L’Ottocento è un secolo di svolta per l’istruzione femminile; le bambine, più analfabete dei loro coetanei, iniziano ad approcciare la lettura e lo scrittura e le maestre, che superano presto il numero dei maestri all’inizio del Novecento, hanno un ruolo chiave nell’educare gli italiani, oltre che nel fare gli italiani. A fine Ottocento, il numero delle lettrici è considerevole, ma cresce anche il numero delle donne che scrivono in prima persona, nei periodici e nelle riviste, firmano testi consigliati nelle scuole, sotto pseudonimo pubblicano libri d’indagine sociale, che hanno come protagoniste le sedotte e abbandonate, le detenute, le prostitute. Le donne si abituano a parlare in pubblico e in questo l’associazionismo è stata una formidabile palestra. Nelle leghe e nelle Camere del Lavoro, le più colte avvicinano le operaie sfiancate da orari di lavoro che solo la legge sul lavoro delle donne e dei fanciulli del 1902 mitigherà, arrivando a 10 ore, anziché 14. Sui diritti sociali, civili e politici molte sono le voci di uomini e donne che riporto nel libro, che danno un’idea di quanto il dibattito fosse non solo misogino, ma anche avanzato.
Nel capitolo “Diffusione dell’idea federale”, oltre a richiamare Kant per la Germania, il sansimonismo per la Francia, Cattaneo e Mazzini per l’Italia, compare anche un nome spesso ignorato: Ursula Hirschmann, ricordata prevalentemente come moglie di Altiero Spinelli.
Una omissione a dir poco vistosa se si pensa, invece, alla sua vita privata, prima come moglie di Eugenio Colorni e poi di Spinelli, al ruolo essenziale nelle discussioni per la genesi del Manifesto di Ventotene e a quello altrettanto essenziale di esportazione di questo scritto insieme ad Ada Rossi, moglie di Ernesto Rossi. Al di là degli aspetti rocamboleschi del trafugamento, le mogli avevano la possibilità di fare la spola fra l’isola e il continente e dunque di far uscire il Manifesto, tradotto poi da Ursula apolide e trilingue. Senza dimenticare tutti gli sforzi successivi per diffondere l’ideale europeistico, e anche per avvicinare, negli anni Settanta, i movimenti femministi all’Europa stessa».

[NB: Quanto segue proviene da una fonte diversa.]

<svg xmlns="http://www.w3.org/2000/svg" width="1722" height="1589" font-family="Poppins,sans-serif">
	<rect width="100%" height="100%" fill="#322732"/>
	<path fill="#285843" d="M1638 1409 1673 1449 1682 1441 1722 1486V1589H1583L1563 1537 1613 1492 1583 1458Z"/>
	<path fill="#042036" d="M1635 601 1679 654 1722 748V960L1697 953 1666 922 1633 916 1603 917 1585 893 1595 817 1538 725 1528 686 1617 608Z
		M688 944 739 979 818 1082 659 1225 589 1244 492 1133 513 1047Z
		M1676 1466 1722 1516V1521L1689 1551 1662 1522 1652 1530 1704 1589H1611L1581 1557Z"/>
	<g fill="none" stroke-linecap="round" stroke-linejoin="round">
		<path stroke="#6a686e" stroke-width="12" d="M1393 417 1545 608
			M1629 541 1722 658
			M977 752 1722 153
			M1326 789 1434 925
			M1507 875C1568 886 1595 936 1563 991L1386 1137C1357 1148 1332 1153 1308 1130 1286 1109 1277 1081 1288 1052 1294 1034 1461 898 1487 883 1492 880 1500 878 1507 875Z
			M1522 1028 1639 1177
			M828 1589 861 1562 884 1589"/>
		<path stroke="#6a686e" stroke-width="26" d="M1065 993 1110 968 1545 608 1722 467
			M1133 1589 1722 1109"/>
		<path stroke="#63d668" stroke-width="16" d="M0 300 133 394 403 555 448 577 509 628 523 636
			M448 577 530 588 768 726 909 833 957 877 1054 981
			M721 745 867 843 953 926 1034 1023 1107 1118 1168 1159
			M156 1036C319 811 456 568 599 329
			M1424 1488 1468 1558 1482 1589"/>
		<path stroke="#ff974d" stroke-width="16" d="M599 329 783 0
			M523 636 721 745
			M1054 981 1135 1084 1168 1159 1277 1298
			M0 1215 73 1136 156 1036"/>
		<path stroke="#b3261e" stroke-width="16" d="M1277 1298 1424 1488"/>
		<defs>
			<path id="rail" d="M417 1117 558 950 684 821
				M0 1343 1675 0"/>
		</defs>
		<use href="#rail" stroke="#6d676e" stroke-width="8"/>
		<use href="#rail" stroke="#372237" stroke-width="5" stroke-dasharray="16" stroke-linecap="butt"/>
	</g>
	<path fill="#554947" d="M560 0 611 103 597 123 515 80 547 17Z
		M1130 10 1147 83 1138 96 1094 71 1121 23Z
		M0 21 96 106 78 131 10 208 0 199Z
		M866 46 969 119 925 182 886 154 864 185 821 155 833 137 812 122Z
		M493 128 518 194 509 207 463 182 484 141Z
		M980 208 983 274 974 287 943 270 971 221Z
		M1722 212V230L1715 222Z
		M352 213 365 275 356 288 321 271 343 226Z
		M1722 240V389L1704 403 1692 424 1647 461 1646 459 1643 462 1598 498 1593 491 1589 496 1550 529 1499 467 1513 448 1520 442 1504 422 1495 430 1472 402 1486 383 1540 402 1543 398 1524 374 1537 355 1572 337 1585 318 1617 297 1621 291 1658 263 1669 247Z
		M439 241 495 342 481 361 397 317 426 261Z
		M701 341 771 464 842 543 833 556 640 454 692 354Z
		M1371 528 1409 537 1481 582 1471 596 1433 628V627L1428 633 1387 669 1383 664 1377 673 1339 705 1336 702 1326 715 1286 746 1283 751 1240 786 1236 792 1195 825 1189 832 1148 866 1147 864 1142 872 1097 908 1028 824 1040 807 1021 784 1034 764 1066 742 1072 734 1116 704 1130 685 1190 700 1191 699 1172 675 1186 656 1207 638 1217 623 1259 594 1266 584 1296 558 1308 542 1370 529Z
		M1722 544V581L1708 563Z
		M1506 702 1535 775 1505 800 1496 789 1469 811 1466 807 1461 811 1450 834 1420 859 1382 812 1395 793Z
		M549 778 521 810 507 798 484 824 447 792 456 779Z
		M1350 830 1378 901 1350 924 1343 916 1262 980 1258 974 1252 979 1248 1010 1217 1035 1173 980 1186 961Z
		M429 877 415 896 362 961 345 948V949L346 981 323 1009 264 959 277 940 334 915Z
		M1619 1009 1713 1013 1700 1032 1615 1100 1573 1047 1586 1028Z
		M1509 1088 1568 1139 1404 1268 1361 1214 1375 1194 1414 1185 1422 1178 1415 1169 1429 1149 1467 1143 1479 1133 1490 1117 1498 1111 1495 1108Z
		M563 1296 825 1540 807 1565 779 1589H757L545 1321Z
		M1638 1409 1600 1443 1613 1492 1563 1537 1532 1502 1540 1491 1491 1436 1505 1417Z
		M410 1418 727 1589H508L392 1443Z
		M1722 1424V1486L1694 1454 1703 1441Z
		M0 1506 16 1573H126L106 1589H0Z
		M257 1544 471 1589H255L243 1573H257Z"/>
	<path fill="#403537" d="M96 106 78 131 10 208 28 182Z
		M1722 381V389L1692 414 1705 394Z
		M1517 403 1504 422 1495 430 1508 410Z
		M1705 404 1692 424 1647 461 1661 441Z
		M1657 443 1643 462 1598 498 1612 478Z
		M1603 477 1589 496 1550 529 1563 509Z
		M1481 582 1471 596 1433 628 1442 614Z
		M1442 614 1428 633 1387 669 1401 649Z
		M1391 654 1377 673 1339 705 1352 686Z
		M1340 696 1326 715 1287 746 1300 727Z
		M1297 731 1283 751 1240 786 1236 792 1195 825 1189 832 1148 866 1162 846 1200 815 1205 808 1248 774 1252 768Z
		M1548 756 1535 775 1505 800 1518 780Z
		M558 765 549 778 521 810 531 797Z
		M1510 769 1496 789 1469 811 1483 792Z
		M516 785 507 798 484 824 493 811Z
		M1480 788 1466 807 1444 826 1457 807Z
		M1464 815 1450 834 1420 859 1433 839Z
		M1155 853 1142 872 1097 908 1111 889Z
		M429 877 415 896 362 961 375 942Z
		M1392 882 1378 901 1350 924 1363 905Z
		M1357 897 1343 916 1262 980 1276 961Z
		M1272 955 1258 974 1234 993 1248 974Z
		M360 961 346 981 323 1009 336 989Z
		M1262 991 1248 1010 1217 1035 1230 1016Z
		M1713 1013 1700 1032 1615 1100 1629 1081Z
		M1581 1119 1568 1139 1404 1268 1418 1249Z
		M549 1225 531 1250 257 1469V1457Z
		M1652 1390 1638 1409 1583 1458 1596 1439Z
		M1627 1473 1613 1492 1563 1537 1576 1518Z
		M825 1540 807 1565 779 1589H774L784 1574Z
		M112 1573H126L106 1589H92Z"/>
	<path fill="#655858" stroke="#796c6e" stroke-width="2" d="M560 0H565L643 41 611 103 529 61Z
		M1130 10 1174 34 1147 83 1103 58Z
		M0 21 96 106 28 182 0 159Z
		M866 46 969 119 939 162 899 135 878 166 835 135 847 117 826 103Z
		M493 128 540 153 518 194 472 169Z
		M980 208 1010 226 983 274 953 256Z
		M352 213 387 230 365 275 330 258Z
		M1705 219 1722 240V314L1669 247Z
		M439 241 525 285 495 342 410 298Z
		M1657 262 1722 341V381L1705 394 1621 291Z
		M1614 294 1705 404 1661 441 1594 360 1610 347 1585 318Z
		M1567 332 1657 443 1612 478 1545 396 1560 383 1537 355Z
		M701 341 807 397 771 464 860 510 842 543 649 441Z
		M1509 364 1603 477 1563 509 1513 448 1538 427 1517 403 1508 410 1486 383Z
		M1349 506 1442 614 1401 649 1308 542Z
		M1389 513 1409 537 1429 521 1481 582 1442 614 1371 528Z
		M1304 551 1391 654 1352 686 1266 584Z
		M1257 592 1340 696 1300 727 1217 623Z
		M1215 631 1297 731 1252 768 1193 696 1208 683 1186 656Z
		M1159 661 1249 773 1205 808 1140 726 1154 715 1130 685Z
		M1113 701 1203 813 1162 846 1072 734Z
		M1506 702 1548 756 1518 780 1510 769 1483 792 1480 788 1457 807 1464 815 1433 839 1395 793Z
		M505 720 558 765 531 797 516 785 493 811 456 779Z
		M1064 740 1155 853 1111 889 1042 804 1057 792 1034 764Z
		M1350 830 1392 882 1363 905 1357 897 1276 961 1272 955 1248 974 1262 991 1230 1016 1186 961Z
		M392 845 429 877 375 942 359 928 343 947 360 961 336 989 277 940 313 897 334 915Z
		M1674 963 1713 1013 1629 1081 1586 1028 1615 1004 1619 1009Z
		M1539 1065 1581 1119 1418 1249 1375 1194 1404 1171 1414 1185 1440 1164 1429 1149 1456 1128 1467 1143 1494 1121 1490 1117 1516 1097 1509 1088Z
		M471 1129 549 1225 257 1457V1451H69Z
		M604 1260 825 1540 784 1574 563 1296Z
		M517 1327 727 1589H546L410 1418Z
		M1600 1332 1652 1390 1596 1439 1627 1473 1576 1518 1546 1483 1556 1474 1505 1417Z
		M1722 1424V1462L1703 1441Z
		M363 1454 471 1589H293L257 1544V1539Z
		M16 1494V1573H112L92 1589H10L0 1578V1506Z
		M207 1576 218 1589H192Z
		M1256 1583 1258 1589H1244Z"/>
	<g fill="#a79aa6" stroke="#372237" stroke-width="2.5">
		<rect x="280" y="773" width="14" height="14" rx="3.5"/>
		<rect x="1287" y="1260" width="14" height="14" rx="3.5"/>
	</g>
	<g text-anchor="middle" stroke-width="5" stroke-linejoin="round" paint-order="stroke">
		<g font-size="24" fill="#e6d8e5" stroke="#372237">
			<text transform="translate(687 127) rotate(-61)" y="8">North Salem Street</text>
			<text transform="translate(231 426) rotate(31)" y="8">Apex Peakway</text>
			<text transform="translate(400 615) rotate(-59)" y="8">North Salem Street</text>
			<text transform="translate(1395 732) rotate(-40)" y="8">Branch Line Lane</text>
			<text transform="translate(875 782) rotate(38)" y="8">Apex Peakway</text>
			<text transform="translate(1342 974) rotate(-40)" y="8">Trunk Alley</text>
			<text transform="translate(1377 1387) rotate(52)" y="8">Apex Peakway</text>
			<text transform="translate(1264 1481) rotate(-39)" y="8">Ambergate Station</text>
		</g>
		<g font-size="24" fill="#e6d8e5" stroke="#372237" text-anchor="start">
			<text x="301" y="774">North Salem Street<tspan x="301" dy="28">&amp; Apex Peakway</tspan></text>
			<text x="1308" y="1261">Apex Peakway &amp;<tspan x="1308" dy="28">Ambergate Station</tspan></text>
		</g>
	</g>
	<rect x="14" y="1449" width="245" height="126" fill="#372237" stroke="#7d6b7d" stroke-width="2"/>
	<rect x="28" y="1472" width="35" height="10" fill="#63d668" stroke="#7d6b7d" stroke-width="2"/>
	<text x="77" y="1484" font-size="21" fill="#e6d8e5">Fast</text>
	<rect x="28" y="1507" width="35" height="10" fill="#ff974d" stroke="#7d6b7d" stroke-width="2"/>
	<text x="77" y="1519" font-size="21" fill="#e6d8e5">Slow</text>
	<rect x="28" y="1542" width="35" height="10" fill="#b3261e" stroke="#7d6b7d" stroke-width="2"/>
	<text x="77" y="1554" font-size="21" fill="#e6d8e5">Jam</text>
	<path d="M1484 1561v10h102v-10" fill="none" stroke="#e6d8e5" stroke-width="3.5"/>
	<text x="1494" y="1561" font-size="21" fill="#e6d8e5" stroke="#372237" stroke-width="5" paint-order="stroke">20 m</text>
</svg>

Quale ruolo ha la donna nelle utopie?
Molto diversificato e molto complesso. Contrariamente a quello che spesso si pensa, l’utopia, oltre a essere certamente il ribaltamento della società contemporanea, con aspirazioni fortemente egualitarie, non è il regno della libertà; anzi, tutto viene descritto e prescritto, e il ruolo delle donne è centrale, anche se questo non significa che sia liberatorio. A volta si arriva all’eugenetica, altre volte si leggono utopie repressive come quelle di Restif de la Bretonne. Ma le donne scrivono anche di utopie come Mademoiselle de Montpansier».

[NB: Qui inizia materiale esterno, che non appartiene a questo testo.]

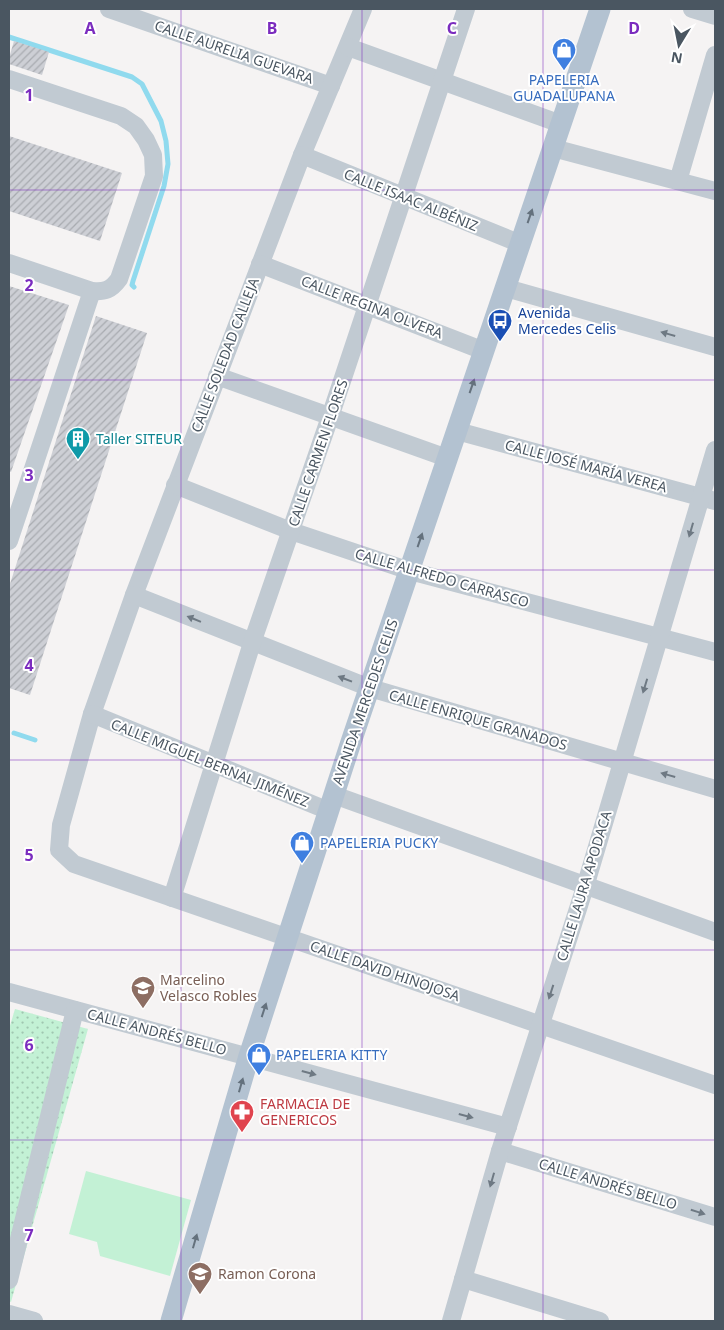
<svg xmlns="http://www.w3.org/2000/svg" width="724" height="1330" font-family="'Noto Sans',sans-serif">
<defs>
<pattern id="green-dots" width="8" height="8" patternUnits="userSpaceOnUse" patternTransform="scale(1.25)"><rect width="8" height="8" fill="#c3f1d5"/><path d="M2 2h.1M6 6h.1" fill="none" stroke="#a0c6b0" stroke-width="1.8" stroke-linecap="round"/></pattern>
<pattern id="building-hatch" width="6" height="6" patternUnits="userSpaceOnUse" patternTransform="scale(1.25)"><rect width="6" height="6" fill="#cdcfd5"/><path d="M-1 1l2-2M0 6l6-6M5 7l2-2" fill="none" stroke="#a8abb0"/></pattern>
</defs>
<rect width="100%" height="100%" fill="#f5f3f3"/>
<!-- green -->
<polygon fill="url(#green-dots)" points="15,1009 88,1029 11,1302 9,1301 9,1029"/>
<!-- pitch -->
<polygon fill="#c3f1d5" points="86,1171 191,1200 170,1276 100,1256 97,1242 69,1234"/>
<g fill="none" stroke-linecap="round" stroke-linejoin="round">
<!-- stream -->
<g stroke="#90daee" stroke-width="5">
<polyline points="9,37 132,77 142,84 161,121 166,141 168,164 164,186 133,281 132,285 134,287"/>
<polyline points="14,733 35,740"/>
</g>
</g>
<!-- building -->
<g fill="url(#building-hatch)">
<polygon points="14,41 49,52 42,75 9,64 9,58"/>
<polygon points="9,136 122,173 100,241 9,211"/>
<polygon points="9,286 69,305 11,472 9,471"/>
<polygon points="96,316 147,333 30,695 9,688 9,587"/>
</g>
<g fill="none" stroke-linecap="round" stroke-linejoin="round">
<!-- minor -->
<g stroke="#c1cad2" stroke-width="18">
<polyline points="109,9 331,86"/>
<polyline points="363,9 302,155 134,595 92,714 61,825 59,850 74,864 715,1085"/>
<polyline points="692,9 715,16"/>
<polyline points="348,47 561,124"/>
<path d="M9,79l112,37 15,10 10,14 7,15 1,21 -35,103c-8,11 -14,13 -27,12l-83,-28"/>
<polyline points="553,148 715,191"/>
<polyline points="302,155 521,244"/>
<polyline points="678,181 715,55"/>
<polyline points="260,264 484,351"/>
<polyline points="506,288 715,347"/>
<polyline points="217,376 447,458"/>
<polyline points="457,431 715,501"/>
<polyline points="175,485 291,531 410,571 715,652"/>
<polyline points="9,541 92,291"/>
<polyline points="134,595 370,688 715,789"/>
<polyline points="92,714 329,811"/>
<polyline points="334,795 715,932"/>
<polyline points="172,898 252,643 330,417 466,9"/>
<polyline points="9,992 508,1127"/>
<polyline points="500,1151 715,1217"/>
<polyline points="463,1279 600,1321"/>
<polyline points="9,1280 75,1010"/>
<polyline points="9,1314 34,1321"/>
<polyline points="451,1321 500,1151 585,887 715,450"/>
</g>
<!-- major -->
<polyline stroke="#b3c2d1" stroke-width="21" points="171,1321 249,1056 351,742 600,9"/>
</g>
<!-- one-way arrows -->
<defs><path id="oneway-solid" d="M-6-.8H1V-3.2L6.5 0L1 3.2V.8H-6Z" transform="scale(1.25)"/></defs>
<g fill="#64717d">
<use href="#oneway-solid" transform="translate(530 216) rotate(-71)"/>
<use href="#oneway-solid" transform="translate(472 386) rotate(-71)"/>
<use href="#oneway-solid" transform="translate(420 540) rotate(-71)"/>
<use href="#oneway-solid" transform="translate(264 1010) rotate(-72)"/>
<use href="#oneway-solid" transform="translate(241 1085) rotate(-74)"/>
<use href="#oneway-solid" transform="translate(195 1241) rotate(-74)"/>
</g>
<g fill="#6e7983">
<use href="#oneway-solid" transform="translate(668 334) rotate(-164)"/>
<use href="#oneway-solid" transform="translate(691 530) rotate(106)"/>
<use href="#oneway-solid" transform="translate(194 619) rotate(-158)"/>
<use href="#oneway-solid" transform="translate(345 679) rotate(-159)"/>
<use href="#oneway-solid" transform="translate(645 686) rotate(107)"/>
<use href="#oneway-solid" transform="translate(668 775) rotate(-164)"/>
<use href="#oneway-solid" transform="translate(551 992) rotate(108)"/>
<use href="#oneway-solid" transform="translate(309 1073) rotate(15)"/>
<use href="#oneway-solid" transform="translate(466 1116) rotate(15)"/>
<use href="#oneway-solid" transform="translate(492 1180) rotate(106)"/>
<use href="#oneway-solid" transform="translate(698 1212) rotate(17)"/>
</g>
<!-- grid -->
<path fill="none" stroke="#7b2cbf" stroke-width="1" stroke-opacity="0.55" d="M181,9v1312M362,9v1312M543,9v1312M9,190h706M9,380h706M9,570h706M9,760h706M9,950h706M9,1140h706"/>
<!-- icons -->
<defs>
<symbol id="shop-pin" viewBox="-11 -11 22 30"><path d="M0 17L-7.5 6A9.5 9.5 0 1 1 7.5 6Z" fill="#3f7fe0" stroke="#fff"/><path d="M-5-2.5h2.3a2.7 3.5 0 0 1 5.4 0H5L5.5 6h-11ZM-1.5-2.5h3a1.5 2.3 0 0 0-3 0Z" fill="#fff"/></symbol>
<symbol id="bus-pin" viewBox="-11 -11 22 30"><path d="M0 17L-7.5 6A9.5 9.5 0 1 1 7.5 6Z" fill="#1a4fb4" stroke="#fff"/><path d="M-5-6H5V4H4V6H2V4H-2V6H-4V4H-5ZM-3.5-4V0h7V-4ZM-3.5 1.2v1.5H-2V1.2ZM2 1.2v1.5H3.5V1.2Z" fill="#fff"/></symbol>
<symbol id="building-pin" viewBox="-11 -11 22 30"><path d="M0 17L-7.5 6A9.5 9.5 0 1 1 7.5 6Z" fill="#0f9aa8" stroke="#fff"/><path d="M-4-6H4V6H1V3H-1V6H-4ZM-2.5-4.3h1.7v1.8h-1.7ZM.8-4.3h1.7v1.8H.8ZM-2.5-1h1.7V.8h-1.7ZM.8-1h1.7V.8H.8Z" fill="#fff"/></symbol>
<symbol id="school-pin" viewBox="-11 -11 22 30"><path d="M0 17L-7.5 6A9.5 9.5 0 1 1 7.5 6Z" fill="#8d6e63" stroke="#fff"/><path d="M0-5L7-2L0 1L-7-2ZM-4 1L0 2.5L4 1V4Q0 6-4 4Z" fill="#fff"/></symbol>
<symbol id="pharmacy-pin" viewBox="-11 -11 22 30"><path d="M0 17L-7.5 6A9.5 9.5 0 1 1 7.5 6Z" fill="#e0444e" stroke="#fff"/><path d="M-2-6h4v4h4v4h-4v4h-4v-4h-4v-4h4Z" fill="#fff"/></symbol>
</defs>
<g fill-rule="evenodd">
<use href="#shop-pin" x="550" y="36" width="28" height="38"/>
<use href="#bus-pin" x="486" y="307" width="28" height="38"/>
<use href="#building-pin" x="64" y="425" width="28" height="38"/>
<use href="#shop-pin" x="288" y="829" width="28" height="38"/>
<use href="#school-pin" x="129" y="974" width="28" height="38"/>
<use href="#shop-pin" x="245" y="1041" width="28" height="38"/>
<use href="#pharmacy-pin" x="228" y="1098" width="28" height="38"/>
<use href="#school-pin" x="186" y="1260" width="28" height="38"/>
</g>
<g text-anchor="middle" stroke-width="4" stroke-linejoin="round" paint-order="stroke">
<!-- street labels -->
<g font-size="14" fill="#4a5661" stroke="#fff">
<text transform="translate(234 52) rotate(19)" y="5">CALLE AURELIA GUEVARA</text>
<text transform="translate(411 200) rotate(22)" y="5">CALLE ISAAC ALBÉNIZ</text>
<text transform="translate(372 307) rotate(21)" y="5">CALLE REGINA OLVERA</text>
<text transform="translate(225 355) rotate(-69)" y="5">CALLE SOLEDAD CALLEJA</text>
<text transform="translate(318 453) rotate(-71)" y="5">CALLE CARMEN FLORES</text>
<text transform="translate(586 466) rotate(15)" y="5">CALLE JOSÉ MARÍA VEREA</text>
<text transform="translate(442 578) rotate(16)" y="5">CALLE ALFREDO CARRASCO</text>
<text transform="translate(365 702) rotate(-71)" y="5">AVENIDA MERCEDES CELIS</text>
<text transform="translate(478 720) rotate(16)" y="5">CALLE ENRIQUE GRANADOS</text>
<text transform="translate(210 763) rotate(22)" y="5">CALLE MIGUEL BERNAL JIMÉNEZ</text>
<text transform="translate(584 886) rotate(-73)" y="5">CALLE LAURA APODACA</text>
<text transform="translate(385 971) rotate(19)" y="5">CALLE DAVID HINOJOSA</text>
<text transform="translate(157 1032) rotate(15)" y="5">CALLE ANDRÉS BELLO</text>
<text transform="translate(608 1184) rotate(17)" y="5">CALLE ANDRÉS BELLO</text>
</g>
<!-- shop labels -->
<g font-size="14" fill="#366cbe" stroke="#fff" text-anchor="start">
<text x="564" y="85" text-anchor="middle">PAPELERIA<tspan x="564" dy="16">GUADALUPANA</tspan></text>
<text x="320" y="848">PAPELERIA PUCKY</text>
<text x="276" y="1060">PAPELERIA KITTY</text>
</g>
<!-- transit labels -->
<g font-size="14" fill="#164399" stroke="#fff" text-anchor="start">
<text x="518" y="318">Avenida<tspan x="518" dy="16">Mercedes Celis</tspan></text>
</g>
<!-- culture labels -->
<g font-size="14" fill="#0d838f" stroke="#fff" text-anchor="start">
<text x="96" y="444">Taller SITEUR</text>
</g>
<!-- education labels -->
<g font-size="14" fill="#785e54" stroke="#fff" text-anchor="start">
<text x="160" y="985">Marcelino<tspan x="160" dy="16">Velasco Robles</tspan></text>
<text x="218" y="1279">Ramon Corona</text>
</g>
<!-- health labels -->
<g font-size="14" fill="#be3a42" stroke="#fff" text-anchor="start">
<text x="260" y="1109">FARMACIA DE<tspan x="260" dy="16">GENERICOS</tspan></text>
</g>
</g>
<g font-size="16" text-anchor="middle" font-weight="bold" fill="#7b2cbf" stroke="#fff" stroke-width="4" stroke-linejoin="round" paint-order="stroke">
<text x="90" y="34">A</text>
<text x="272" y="34">B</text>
<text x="452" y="34">C</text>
<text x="634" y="34">D</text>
<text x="29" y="101">1</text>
<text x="29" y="291">2</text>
<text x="29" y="481">3</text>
<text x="29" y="671">4</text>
<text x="29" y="861">5</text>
<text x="29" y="1051">6</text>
<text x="29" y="1241">7</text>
</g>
<!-- border -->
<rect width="724" height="1330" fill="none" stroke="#4a5661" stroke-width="20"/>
<!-- north arrow -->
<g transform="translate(679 45) rotate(190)" stroke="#ffffff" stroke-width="4" paint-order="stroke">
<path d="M0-4L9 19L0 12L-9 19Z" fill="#4a5661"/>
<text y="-8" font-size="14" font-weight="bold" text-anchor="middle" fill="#4a5661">N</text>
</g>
</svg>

Completata la lettura di questo Manuale, si capirà meglio quanto scrivevamo all’inizio, circa quella necessaria integrazione fra ricostruzione del pensiero e storia delle donne: lo si capisce dalla ricchezza delle riflessioni che vi si aggiungono, che le donne aggiungono, e dalla sensazione, appagata, di una maggiore completezza di sguardi e vedute sul mondo.